◆ **What the task requires**
From the line with "Datos de contacto" through the final line, please write out the listing exactly, including both of those lines.

◆ **Records for the task**
-.-.-

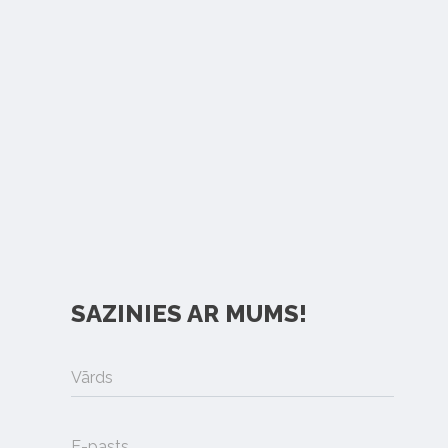
SAZINIES AR MUMS!
Vārds
E-pasts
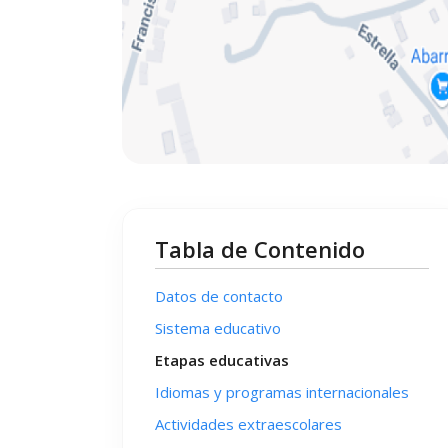
Tabla de Contenido
Datos de contacto
Sistema educativo
Etapas educativas
Idiomas y programas internacionales
Actividades extraescolares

-.-.-

◆ **Answer**
Datos de contacto
Sistema educativo
Etapas educativas
Idiomas y programas internacionales
Actividades extraescolares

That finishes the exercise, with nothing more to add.